Results: MRR was lower in DM1 group compared to healthy (P = 0.001) and was considered sensitive and specific to identify disease in DM1 and discard it in controls, as well as SNIP% (P = 0.0026), PImax% (P = 0.0077) and PEmax% (P = 0.0002). Contraction time of SCM and SCA was higher in DM1 compared to controls, respectively, during PImax (P = 0.023 and P = 0.017) and SNIP (P = 0.015 and P = .0004). The DM1 group showed lower PImax (P = .0006), PEmax (P = 0.0002), SNIP (P = 0.0014), and higher electromyographic activity of the SCM (P = 0.002) and SCA (P = 0.004) at rest; of 2ndIS (P = 0.003) during PEmax and of SCM (P = 0.02) and SCA (P = 0.03) during SNIP test.

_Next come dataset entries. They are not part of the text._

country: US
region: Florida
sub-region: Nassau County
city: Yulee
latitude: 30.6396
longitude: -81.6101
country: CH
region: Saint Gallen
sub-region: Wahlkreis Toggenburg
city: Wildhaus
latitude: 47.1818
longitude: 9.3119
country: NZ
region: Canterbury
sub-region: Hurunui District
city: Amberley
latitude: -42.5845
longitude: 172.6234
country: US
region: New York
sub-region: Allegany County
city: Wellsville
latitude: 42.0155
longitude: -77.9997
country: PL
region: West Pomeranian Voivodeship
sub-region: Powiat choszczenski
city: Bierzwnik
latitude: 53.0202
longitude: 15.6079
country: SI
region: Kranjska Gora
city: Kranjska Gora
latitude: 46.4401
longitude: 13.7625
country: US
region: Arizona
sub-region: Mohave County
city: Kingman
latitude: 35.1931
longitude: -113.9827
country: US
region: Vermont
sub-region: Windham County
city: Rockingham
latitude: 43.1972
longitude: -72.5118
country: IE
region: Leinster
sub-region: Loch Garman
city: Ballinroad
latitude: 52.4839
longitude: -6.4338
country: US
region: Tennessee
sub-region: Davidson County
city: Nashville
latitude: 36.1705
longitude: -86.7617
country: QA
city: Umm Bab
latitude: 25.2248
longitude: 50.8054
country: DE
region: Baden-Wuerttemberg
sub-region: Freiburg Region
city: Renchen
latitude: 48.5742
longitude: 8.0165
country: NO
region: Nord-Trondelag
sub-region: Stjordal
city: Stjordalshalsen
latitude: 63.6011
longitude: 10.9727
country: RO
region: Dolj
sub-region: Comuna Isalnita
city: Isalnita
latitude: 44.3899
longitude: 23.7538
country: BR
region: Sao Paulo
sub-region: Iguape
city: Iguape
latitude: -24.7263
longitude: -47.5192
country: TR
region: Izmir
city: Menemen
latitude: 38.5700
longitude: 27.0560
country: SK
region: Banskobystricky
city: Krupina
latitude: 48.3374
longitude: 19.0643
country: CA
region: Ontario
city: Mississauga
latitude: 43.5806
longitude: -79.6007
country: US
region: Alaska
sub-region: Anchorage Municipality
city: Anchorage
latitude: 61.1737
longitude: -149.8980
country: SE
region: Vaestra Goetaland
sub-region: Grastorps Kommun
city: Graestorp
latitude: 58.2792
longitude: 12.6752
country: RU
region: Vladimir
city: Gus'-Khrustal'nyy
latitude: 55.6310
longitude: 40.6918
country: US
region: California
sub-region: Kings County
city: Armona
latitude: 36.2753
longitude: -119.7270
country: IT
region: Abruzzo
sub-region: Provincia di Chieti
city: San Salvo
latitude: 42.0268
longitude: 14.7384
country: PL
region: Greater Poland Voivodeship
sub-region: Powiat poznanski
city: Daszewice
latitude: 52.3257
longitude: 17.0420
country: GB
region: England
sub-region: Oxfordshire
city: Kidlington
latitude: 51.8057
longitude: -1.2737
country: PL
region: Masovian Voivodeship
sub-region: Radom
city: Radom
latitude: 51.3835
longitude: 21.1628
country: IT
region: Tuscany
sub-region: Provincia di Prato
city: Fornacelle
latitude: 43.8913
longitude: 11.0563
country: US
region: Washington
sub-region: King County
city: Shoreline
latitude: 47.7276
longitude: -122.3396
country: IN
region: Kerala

Conclusions: MD1 subjects presented restrictive pattern, reduced respiratory muscle strength, muscular electrical activity and MRR when compared to higher compared to controls. In addition, the lower MRR found in MD1 subjects showed to be reliable to sensitivity and specificity in identifying the delayed relaxation of respiratory muscles.

Fig 1. Study flowchart.

Fig 2

Comparison between MRR (A), SNIP (B), PImax (C) and PEmax (D) for DM₁ and control group. Data and cutoffs of respiratory muscle weakness for PImax, PEmax and SNIP are presented in absolute values. The cutoff points established for male and female, respectively, were: 59.1 cmH₂O and 70.4 cmH₂O, for PImax; 58.2 cmH₂O and 53.9 cmH₂O, for SNIP; 101.1 cmH₂O and 69.2 cmH₂O for PEmax. All data showed parametric distribution and were compared using Unpaired t test. Differences were considered significant when P<0.05.

Fig 3

Surface electromyography during the electrical activity of the muscles SCM, SCA, RA and 2^ndIS at rest (A), SNIP (B), PImax (C) and PEmax (D). Values were normalized and are shown in normalized data (% of RMS at rest) in SCM, SCA and RA. The normalized data from 2^ndIS was done considering the RMS of maximal values of SNIP and PImax maneuvers of each muscle, during the maneuvers. The sEMG measure at 2^ndIS was normalized by SNIP and PImax, both maximal measures of inspiratory muscles. All data presented non-parametric distribution and were compared using the Mann-Whitney test. Differences were considered significant when P<0.05.

Fig 4

Time of electrical activity of SCM, SCA, RA and 2^ndIS muscles during SNIP (A) and PImax (B) assessment. Values are expressed in seconds. All data showed parametric distribution and were compared using the unpaired t-test with Welch’s correction. Differences were considered significant when P<0.05.

Fig 5. ROC curves of MRR, % predicted of SNIP, PImax e PEmax for DM₁ and control group.